Meridian Industrial


2/26/2020 | G. Michael Dobbs


So how are you doing?

As you read this there is a possibility that we may be “re-opening” the state. Since I’m not Kreskin and since I’m writing this column about two weeks before the date of May 4, I know that a lot can change.

I bet Kreskin can’t even figure this one out.

So how has stay-at-home been working for you? For me, working at home has had certain advantages. For instance, shaving is optional. Changing your shirt every day is optional. I find I can go four days without changing the shirt as long as I’m not spilling something on it.

Pants are required. We must still have some standards.

My wife and I are trying to support local businesses with some take-out orders but we are cooking much more for ourselves. It requires more thought and planning, though.

I do find myself getting into ruts, though. Lunch is almost always a hot dog sandwich – dogs, mayonnaise, bread and butter pickles on bread – unless I push myself to be creative.

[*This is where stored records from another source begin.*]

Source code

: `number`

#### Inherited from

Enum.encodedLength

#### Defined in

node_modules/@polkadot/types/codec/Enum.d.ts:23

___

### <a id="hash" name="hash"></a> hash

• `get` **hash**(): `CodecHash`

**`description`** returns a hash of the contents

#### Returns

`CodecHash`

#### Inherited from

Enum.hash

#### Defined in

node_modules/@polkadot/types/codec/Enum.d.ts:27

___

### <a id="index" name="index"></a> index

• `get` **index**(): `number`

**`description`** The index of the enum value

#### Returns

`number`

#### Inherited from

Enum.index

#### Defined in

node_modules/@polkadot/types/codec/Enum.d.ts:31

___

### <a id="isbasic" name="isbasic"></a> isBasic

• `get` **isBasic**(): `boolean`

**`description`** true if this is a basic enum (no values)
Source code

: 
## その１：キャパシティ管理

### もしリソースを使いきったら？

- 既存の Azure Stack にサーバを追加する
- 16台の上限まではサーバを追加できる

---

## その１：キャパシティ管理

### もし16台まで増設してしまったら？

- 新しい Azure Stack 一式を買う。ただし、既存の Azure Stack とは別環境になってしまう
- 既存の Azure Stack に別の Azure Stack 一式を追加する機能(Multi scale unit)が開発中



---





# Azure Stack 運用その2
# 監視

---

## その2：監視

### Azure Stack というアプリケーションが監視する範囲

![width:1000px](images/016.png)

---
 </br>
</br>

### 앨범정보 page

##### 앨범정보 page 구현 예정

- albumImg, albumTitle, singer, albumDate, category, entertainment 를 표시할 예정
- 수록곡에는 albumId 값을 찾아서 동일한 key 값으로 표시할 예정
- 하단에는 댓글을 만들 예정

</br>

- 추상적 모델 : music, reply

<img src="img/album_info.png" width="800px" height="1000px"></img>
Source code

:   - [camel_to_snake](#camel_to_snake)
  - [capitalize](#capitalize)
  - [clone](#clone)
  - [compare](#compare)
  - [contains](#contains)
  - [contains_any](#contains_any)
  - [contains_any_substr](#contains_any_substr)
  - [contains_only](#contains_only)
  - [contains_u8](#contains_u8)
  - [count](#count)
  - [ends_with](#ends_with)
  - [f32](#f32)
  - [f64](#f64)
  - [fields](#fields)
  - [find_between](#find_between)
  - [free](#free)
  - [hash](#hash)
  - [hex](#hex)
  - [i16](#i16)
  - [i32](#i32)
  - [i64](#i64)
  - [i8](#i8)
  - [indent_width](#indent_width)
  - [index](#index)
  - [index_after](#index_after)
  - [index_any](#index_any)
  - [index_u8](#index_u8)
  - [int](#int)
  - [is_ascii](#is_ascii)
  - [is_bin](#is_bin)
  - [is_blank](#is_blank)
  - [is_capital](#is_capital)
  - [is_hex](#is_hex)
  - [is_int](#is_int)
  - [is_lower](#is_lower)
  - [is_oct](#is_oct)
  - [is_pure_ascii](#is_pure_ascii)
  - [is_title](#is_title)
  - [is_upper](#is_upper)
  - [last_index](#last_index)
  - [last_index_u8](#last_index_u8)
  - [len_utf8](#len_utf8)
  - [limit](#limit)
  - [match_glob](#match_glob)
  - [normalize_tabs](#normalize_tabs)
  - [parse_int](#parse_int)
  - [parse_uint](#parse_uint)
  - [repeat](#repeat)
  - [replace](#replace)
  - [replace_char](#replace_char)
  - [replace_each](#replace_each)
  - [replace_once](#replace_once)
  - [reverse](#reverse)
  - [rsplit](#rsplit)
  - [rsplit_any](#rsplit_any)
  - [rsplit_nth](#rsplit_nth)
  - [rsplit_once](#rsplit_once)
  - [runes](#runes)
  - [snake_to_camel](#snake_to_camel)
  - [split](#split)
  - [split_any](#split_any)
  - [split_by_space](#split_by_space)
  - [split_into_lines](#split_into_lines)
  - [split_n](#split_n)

Working from home also means trying to keep your eye on the prize. Distractions are everywhere. Maybe I should put a load of laundry in. Maybe I should watch this video on YouTube. When did this stuff get so dusty? Are there enough dishes in the sink to warrant washing them now? Maybe I should check in on a friend.

Decisions. Decisions.

Luckily, I suppose, deadlines rule my life and fear of the consequences of missing them is a great motivator.

We are very fortunate, though. We have enough money to pay the bills. Our family members seem to be doing well, also. And, knock wood, everyone is healthy.

I’m well aware that not everyone can make those statements. This is indeed a time where we have to pull together as communities, states and as a nation.

I am longing for a field trip or two. I get together with two of my buddies for what I call “old men tours.” My friends Joseph Citro and Stephen R. Bissette and I – go ahead look them up, they are quite accomplished, I’m the slacker in the trio – take trips around New England. Joe is the author of many books on New England oddities and folklore and we visit places he has covered in his books.

I enjoy a good road trip and in this issue of Go Local we feature some neat destinations that are close to home.

Several of those destinations will get you out of your culinary rut. Copper Hill Farm in Somers, CT, has a wide selection of organic vegetables, pasture-raised chicken eggs and chicken and pork raised without chemicals.

Russo’s Italian Bakery in Enfield, CT is a dangerous place for me. There are a wide variety of things I should not eat, but I must!

My wife is not a quilter but she is a crafter and Quilts & Treasures looks like a road trip 15 minutes from our home but would provide hours of enjoyment for her.

And in case when you read this issue we are still not out of the woods, there is a great list of ideas of activities you can do with your children.

In the meantime we hope you enjoy this issue in the safety and comfort of your home. Wear a mask outside, practice social distancing and make plans for the future.